*** EXCERPTED DATA ***

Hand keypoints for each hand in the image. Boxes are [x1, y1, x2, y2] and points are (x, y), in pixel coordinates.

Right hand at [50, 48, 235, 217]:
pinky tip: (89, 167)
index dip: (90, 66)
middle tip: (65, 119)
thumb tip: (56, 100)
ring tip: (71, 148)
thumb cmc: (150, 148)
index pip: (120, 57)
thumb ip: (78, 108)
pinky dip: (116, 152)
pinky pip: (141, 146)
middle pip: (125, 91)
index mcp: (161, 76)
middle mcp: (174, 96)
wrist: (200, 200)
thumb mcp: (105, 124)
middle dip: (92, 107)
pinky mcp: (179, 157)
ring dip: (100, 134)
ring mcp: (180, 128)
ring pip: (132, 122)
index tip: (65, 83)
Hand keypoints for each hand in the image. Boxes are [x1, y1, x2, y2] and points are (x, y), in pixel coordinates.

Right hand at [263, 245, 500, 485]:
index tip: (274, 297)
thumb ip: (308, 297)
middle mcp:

***
*** EXCERPTED DATA ***

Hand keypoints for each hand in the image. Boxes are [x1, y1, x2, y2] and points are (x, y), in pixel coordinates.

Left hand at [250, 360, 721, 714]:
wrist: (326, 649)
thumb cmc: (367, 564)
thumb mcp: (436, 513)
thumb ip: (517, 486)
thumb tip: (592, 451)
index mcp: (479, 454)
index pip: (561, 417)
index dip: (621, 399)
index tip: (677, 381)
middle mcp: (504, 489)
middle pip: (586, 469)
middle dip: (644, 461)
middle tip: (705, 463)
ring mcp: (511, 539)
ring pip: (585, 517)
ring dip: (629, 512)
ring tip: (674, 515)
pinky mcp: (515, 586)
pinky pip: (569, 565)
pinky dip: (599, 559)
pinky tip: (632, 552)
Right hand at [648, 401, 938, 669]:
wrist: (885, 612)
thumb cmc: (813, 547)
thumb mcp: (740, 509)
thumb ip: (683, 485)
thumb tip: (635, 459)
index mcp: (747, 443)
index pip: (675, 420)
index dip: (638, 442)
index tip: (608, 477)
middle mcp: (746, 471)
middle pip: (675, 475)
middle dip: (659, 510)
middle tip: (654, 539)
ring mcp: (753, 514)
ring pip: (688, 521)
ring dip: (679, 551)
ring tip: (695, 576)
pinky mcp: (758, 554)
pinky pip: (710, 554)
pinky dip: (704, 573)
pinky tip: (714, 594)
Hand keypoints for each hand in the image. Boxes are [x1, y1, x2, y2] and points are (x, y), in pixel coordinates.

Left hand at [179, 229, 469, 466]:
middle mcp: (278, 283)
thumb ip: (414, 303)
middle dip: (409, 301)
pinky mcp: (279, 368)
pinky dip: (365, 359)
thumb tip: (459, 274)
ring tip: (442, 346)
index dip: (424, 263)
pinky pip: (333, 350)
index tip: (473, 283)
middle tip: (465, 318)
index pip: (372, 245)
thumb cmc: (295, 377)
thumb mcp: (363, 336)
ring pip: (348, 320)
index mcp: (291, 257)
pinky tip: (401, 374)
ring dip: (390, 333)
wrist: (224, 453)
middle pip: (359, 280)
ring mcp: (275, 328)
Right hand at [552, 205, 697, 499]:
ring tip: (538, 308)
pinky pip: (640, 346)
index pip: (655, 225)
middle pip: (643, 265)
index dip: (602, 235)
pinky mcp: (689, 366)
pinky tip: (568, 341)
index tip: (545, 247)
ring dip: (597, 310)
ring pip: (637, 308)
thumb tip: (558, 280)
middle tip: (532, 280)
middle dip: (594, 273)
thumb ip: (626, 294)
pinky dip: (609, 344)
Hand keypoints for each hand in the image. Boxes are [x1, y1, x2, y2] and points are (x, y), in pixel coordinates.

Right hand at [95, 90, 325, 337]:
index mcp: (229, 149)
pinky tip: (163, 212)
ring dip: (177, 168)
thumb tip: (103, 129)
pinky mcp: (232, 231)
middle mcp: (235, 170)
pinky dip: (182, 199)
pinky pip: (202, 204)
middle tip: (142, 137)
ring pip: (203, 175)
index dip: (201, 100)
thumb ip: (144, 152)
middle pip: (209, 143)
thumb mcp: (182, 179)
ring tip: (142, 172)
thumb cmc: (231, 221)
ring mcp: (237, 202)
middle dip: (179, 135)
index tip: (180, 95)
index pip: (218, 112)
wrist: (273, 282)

***
*** EXCERPTED DATA ***

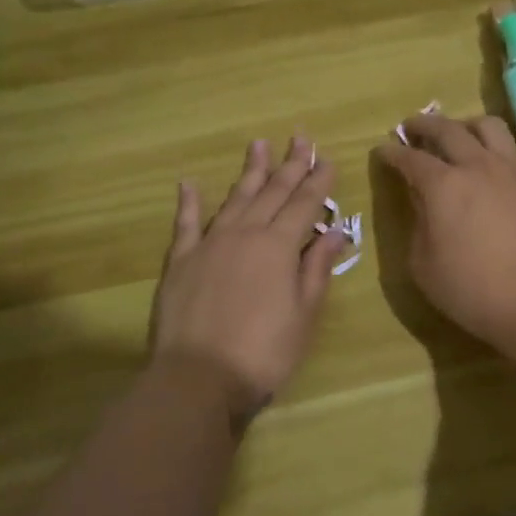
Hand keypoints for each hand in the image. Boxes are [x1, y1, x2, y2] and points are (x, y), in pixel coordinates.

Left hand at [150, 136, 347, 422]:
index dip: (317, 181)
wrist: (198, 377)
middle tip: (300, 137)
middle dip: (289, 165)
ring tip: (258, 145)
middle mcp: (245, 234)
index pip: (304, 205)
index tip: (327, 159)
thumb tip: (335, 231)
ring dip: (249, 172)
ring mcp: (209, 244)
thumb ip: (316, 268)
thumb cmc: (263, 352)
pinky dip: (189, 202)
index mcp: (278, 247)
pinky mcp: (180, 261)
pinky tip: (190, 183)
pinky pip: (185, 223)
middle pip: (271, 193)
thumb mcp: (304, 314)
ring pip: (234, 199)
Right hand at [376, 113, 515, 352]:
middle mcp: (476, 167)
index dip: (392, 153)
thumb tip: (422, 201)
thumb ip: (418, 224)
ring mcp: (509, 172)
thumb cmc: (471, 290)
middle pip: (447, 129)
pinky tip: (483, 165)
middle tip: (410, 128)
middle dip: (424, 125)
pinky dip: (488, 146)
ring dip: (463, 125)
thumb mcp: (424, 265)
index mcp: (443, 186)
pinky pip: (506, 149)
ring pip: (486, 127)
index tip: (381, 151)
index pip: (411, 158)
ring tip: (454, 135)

***

* WORK TASK *
Above this task is a listing. Restate, word for word and with nothing added, the lines from the one with "ring mcp: (511, 539)" through the one with "index tip: (608, 477)".

* FINISHED EXERCISE *
ring mcp: (511, 539)
ring pip: (585, 517)
ring dip: (629, 512)
ring tip: (674, 515)
pinky mcp: (515, 586)
pinky pip: (569, 565)
pinky dip: (599, 559)
pinky tip: (632, 552)
Right hand at [648, 401, 938, 669]:
wrist: (885, 612)
thumb cmc: (813, 547)
thumb mcp: (740, 509)
thumb ip: (683, 485)
thumb tip: (635, 459)
index mcp: (747, 443)
index pip: (675, 420)
index dip: (638, 442)
index tip: (608, 477)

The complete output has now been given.